Monday, 08 June 2009

  • New Subscriptions...

    Oh, just thought, for those of you who I've added (or asked to become a friend) I just thought I would post a quickie message here-just wanted to connect with other people out there-other Canadians, Americans, anyone from around the world who's interested.  I have sent out a few friend requests, etc., so if some weirdo has sent you one, that's me!

    No probs if you're not interested either-I promise, I'm not a creeper.  Just love reading about other people, others' opinions, and to learn as much about others as I can.  If it's not your thing, that's cool.  I promise when I get all of my files back from my old computer, I'll put up a real picture of me too (again, trying to eliminate the creeper factor a bit).

    Thanks!

  • Guys and the bra department

    I was shopping today, and I just had to take a step back and watch for a few minutes.

    I was in the local department store, checking out bras.  I was thinking, isn't it funny the reactions of men in the lingerie section of a store.

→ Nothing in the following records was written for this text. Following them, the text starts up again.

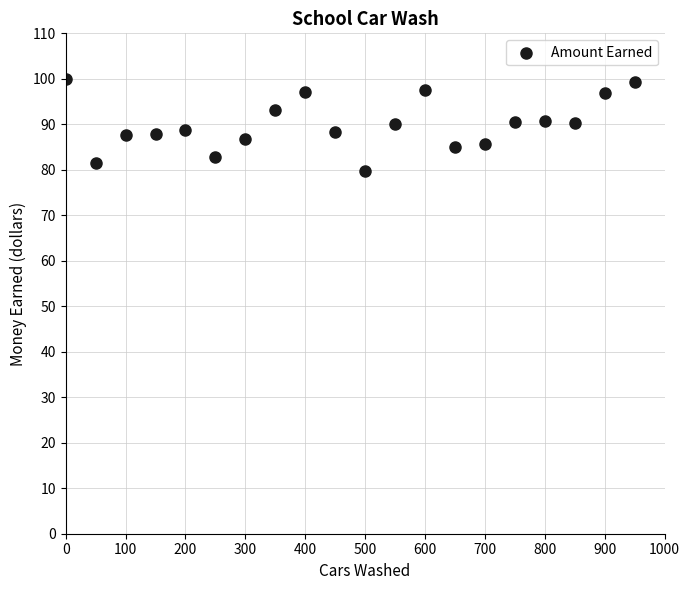

What is the range of Y values (max minus min)?

20.2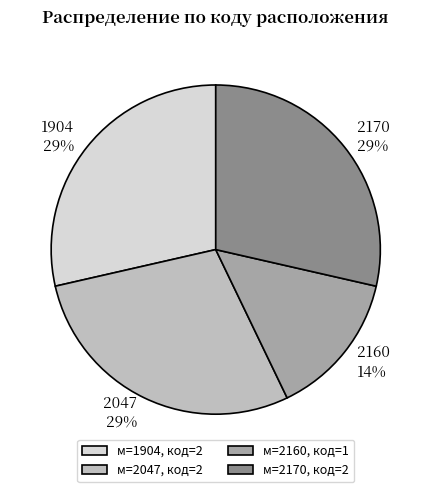

How many slices are in this pie chart?

4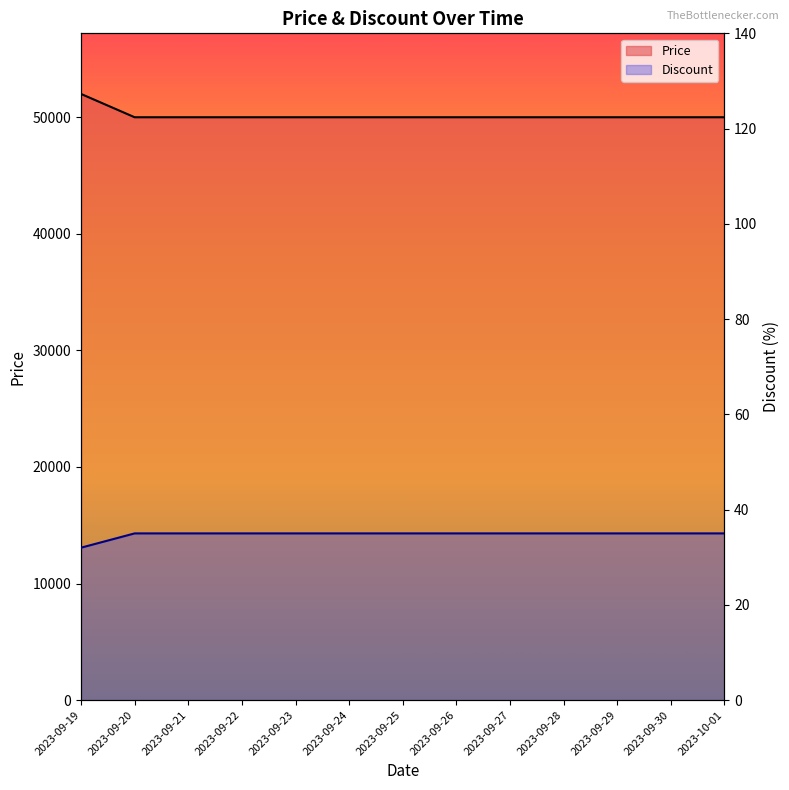

What is the average value of the Discount series?

35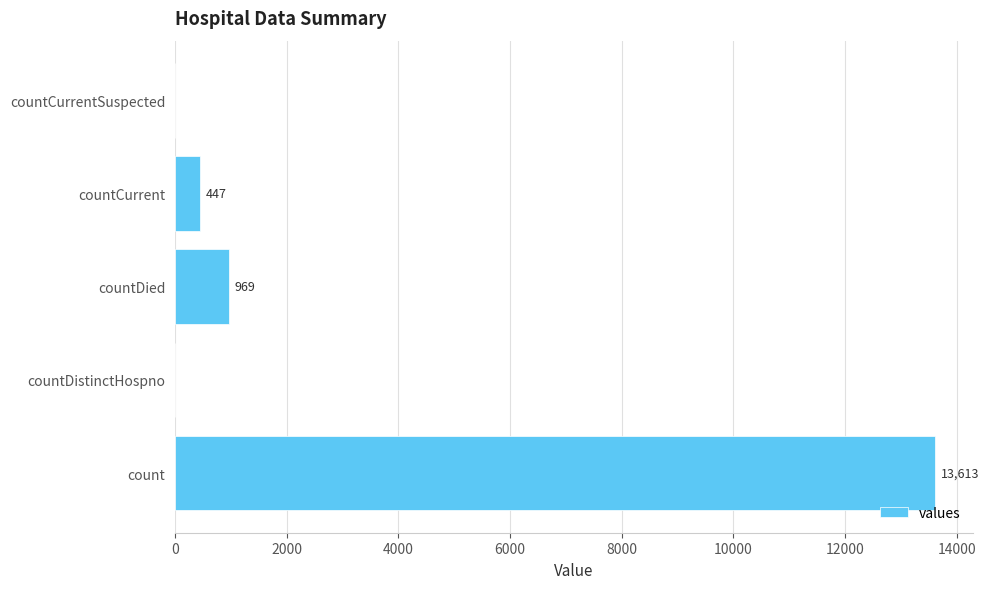

Count the number of data series in this chart.

1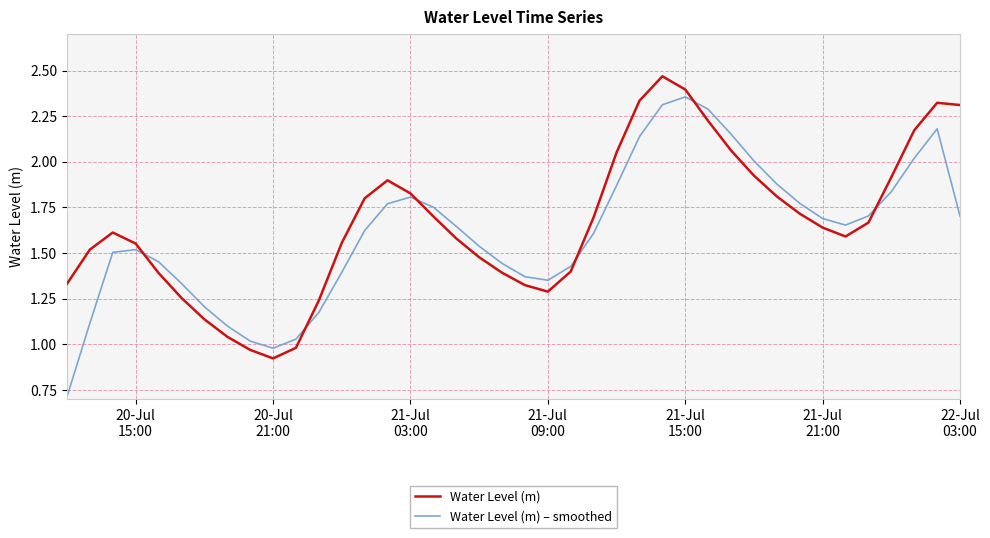

True or false: Water Level (m) – smoothed and Water Level (m) intersect in this chart.

True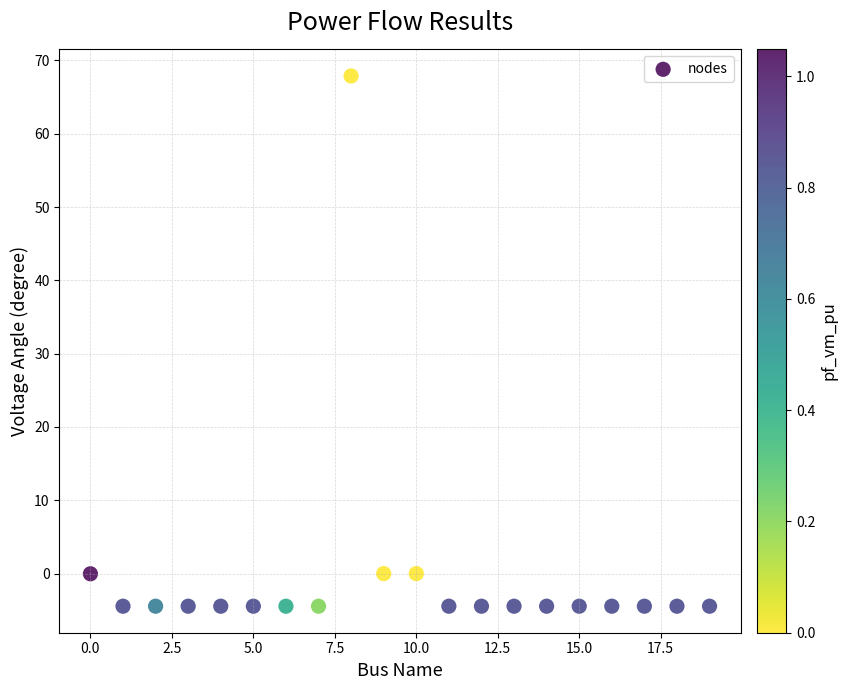

What is the range of X values (max minus min)?

19.0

    Most of the men who were in there were with a woman.  Various ages of women were shopping, looking around at the nighties, bras, etc. 

    No matter how old the men were, most of them just wanted to hightail it right out of there!  For some reason, guys are embarrassed to be in the bra section! 

    Sure, most men aren't afraid when a woman is in private and she's trying on bras from her collection (or, are even happier when she's taking them off!)  but for some reason, it's so much worse when you're in the store with a guy and your checking out the bras.

    I began to wonder "why is it these guys seem so awkward?".  Is this because it's something they just shouldn't have an interest in?  Because it's a "feminine" thing and they shouldn't be involved at all?  Is it just because it's shopping in general and they just don't want to be there?  Does being in the bra department make you a perv or something?  I don't know.

    So, if any man out there would like to explain to me why they are so embarrassed, I would greatly appreciate that!